**Description of the task**
The copy should hold exactly the lines below from the one that contains "### Level 4" through the one that contains "- **新浪网友 2012/3/14 20:47:19**" and nothing else, so no pictures.

[[ Provided entries, beginning ]]

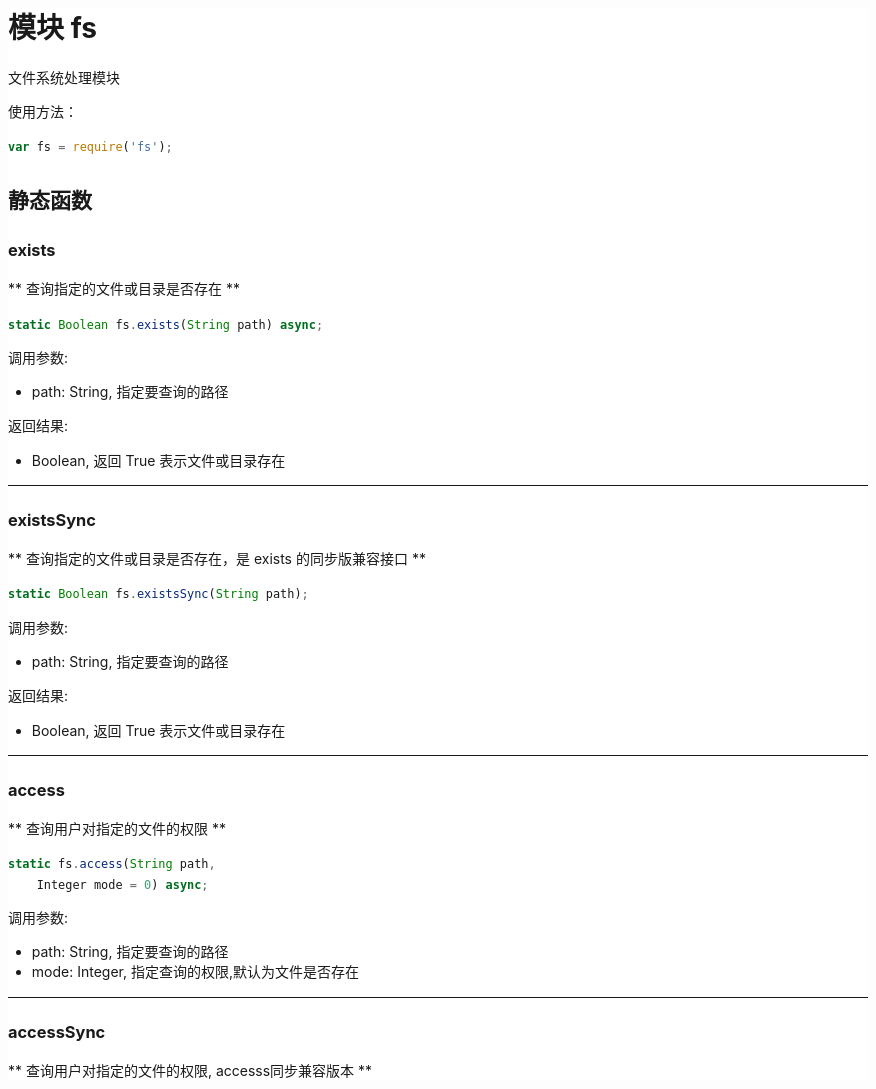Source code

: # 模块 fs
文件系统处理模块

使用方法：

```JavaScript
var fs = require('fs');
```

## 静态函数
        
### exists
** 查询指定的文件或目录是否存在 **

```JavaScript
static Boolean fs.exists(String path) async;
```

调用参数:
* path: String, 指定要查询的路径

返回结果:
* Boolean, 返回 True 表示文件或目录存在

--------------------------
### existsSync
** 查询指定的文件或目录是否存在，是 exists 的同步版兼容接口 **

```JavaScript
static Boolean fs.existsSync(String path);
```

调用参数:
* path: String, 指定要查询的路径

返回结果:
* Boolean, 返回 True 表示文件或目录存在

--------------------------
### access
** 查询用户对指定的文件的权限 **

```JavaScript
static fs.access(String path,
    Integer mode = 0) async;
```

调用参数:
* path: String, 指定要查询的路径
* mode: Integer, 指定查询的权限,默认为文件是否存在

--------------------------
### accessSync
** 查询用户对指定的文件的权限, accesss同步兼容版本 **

[[ Provided entries, end ]]
[[ Provided entries, beginning ]]

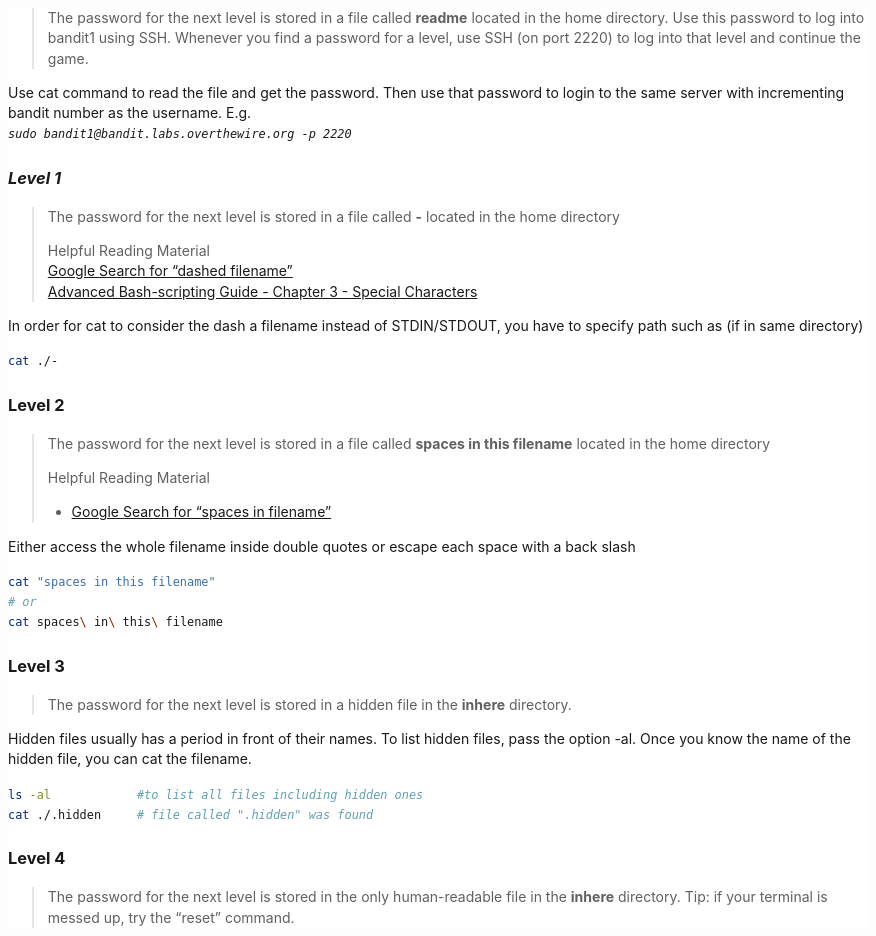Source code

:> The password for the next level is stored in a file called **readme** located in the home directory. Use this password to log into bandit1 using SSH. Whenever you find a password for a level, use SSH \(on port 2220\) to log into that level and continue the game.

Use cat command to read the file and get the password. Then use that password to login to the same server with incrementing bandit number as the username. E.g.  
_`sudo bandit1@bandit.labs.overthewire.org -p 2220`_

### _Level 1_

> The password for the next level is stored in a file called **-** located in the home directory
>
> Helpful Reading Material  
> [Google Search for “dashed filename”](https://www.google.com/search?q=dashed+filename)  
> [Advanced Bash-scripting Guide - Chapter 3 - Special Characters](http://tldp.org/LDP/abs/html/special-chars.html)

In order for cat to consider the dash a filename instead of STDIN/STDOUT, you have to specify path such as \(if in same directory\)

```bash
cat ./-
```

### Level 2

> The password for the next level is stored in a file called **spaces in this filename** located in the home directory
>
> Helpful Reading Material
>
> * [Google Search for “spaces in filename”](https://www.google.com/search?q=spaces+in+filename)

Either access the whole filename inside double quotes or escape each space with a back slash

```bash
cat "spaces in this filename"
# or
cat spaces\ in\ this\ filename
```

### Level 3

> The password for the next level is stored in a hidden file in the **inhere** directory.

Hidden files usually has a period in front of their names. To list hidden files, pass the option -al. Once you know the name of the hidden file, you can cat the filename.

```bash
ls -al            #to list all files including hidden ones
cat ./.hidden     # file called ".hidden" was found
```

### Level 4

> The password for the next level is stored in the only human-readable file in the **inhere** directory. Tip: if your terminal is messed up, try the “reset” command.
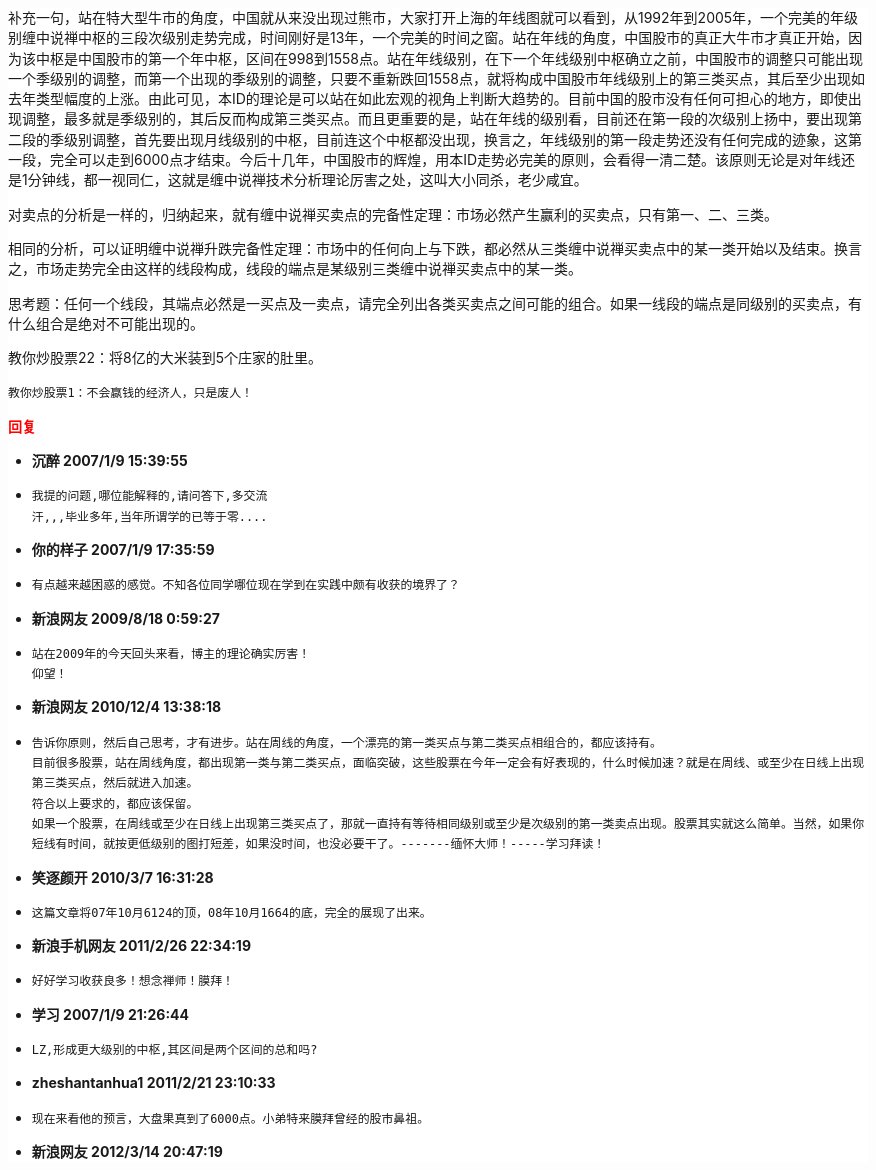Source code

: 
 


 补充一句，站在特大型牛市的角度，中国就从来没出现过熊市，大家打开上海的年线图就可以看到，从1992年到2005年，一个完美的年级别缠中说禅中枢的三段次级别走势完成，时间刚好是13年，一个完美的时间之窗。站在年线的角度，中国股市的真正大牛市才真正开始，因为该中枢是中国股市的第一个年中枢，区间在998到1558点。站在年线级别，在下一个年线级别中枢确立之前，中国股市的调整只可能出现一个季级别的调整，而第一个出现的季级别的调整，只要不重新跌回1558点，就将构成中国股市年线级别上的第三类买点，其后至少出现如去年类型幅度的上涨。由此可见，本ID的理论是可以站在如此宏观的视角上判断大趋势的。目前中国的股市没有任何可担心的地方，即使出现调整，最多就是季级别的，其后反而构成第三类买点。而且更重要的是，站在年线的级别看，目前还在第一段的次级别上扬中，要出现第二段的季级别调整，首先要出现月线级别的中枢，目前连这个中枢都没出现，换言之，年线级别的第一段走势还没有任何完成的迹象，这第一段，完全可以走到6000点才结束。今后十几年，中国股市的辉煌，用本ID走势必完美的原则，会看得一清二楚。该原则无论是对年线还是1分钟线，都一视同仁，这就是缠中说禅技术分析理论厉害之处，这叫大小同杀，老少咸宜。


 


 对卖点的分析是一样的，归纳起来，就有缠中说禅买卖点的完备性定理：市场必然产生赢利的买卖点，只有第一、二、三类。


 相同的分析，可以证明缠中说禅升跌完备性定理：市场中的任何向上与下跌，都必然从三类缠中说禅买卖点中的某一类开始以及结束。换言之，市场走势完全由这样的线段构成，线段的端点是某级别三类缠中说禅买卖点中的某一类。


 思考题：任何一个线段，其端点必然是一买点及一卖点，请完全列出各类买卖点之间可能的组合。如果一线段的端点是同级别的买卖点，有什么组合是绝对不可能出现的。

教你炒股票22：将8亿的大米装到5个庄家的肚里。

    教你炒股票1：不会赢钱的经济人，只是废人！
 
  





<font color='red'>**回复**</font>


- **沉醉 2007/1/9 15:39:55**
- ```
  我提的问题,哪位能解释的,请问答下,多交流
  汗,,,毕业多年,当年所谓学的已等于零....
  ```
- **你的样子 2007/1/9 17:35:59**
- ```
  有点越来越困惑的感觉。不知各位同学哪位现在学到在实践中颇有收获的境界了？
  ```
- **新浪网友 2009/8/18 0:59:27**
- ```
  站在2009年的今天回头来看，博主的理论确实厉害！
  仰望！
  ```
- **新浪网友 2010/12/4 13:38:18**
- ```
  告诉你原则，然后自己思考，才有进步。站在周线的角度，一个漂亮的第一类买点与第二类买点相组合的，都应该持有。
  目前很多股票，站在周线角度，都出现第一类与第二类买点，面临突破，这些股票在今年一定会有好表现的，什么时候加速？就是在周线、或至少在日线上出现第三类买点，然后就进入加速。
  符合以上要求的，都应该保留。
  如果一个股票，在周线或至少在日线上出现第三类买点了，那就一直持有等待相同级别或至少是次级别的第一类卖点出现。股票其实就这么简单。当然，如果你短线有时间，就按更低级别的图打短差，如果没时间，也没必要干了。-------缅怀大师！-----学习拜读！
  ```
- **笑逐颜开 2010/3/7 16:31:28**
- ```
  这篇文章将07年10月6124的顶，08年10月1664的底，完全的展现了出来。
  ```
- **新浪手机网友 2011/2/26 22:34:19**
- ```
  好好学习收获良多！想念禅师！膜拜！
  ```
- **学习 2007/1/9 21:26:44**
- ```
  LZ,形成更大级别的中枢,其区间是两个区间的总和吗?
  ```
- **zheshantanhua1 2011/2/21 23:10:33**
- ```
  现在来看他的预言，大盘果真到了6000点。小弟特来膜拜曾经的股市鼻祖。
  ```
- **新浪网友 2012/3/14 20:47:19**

[[ Provided entries, end ]]

**Output for this exercise**
### Level 4

> The password for the next level is stored in the only human-readable file in the **inhere** directory. Tip: if your terminal is messed up, try the “reset” command.
Source code

: 
 


 补充一句，站在特大型牛市的角度，中国就从来没出现过熊市，大家打开上海的年线图就可以看到，从1992年到2005年，一个完美的年级别缠中说禅中枢的三段次级别走势完成，时间刚好是13年，一个完美的时间之窗。站在年线的角度，中国股市的真正大牛市才真正开始，因为该中枢是中国股市的第一个年中枢，区间在998到1558点。站在年线级别，在下一个年线级别中枢确立之前，中国股市的调整只可能出现一个季级别的调整，而第一个出现的季级别的调整，只要不重新跌回1558点，就将构成中国股市年线级别上的第三类买点，其后至少出现如去年类型幅度的上涨。由此可见，本ID的理论是可以站在如此宏观的视角上判断大趋势的。目前中国的股市没有任何可担心的地方，即使出现调整，最多就是季级别的，其后反而构成第三类买点。而且更重要的是，站在年线的级别看，目前还在第一段的次级别上扬中，要出现第二段的季级别调整，首先要出现月线级别的中枢，目前连这个中枢都没出现，换言之，年线级别的第一段走势还没有任何完成的迹象，这第一段，完全可以走到6000点才结束。今后十几年，中国股市的辉煌，用本ID走势必完美的原则，会看得一清二楚。该原则无论是对年线还是1分钟线，都一视同仁，这就是缠中说禅技术分析理论厉害之处，这叫大小同杀，老少咸宜。


 


 对卖点的分析是一样的，归纳起来，就有缠中说禅买卖点的完备性定理：市场必然产生赢利的买卖点，只有第一、二、三类。


 相同的分析，可以证明缠中说禅升跌完备性定理：市场中的任何向上与下跌，都必然从三类缠中说禅买卖点中的某一类开始以及结束。换言之，市场走势完全由这样的线段构成，线段的端点是某级别三类缠中说禅买卖点中的某一类。


 思考题：任何一个线段，其端点必然是一买点及一卖点，请完全列出各类买卖点之间可能的组合。如果一线段的端点是同级别的买卖点，有什么组合是绝对不可能出现的。

教你炒股票22：将8亿的大米装到5个庄家的肚里。

    教你炒股票1：不会赢钱的经济人，只是废人！
 
  





<font color='red'>**回复**</font>


- **沉醉 2007/1/9 15:39:55**
- ```
  我提的问题,哪位能解释的,请问答下,多交流
  汗,,,毕业多年,当年所谓学的已等于零....
  ```
- **你的样子 2007/1/9 17:35:59**
- ```
  有点越来越困惑的感觉。不知各位同学哪位现在学到在实践中颇有收获的境界了？
  ```
- **新浪网友 2009/8/18 0:59:27**
- ```
  站在2009年的今天回头来看，博主的理论确实厉害！
  仰望！
  ```
- **新浪网友 2010/12/4 13:38:18**
- ```
  告诉你原则，然后自己思考，才有进步。站在周线的角度，一个漂亮的第一类买点与第二类买点相组合的，都应该持有。
  目前很多股票，站在周线角度，都出现第一类与第二类买点，面临突破，这些股票在今年一定会有好表现的，什么时候加速？就是在周线、或至少在日线上出现第三类买点，然后就进入加速。
  符合以上要求的，都应该保留。
  如果一个股票，在周线或至少在日线上出现第三类买点了，那就一直持有等待相同级别或至少是次级别的第一类卖点出现。股票其实就这么简单。当然，如果你短线有时间，就按更低级别的图打短差，如果没时间，也没必要干了。-------缅怀大师！-----学习拜读！
  ```
- **笑逐颜开 2010/3/7 16:31:28**
- ```
  这篇文章将07年10月6124的顶，08年10月1664的底，完全的展现了出来。
  ```
- **新浪手机网友 2011/2/26 22:34:19**
- ```
  好好学习收获良多！想念禅师！膜拜！
  ```
- **学习 2007/1/9 21:26:44**
- ```
  LZ,形成更大级别的中枢,其区间是两个区间的总和吗?
  ```
- **zheshantanhua1 2011/2/21 23:10:33**
- ```
  现在来看他的预言，大盘果真到了6000点。小弟特来膜拜曾经的股市鼻祖。
  ```
- **新浪网友 2012/3/14 20:47:19**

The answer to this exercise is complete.